=== GIVEN ENTRIES ===
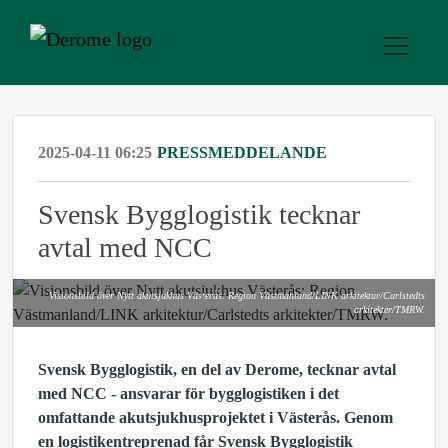
2025-04-11 06:25
PRESSMEDDELANDE
Svensk Bygglogistik tecknar
avtal med NCC
Visionsbild över Nytt akutsjukhus Västerås: Region Västmanland/LINK arkitektur/Carlstedts
arkitekter/TMRW.
Svensk Bygglogistik, en del av Derome, tecknar avtal
med NCC - ansvarar för bygglogistiken i det
omfattande akutsjukhusprojektet i Västerås. Genom
en logistikentreprenad får Svensk Bygglogistik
===
» EXERCISE:
Only the line containing "med NCC - ansvarar för bygglogistiken i det" and the lines after it, through the end of the data, should be copied, exactly as they are.

» TASK RESULT:
med NCC - ansvarar för bygglogistiken i det
omfattande akutsjukhusprojektet i Västerås. Genom
en logistikentreprenad får Svensk Bygglogistik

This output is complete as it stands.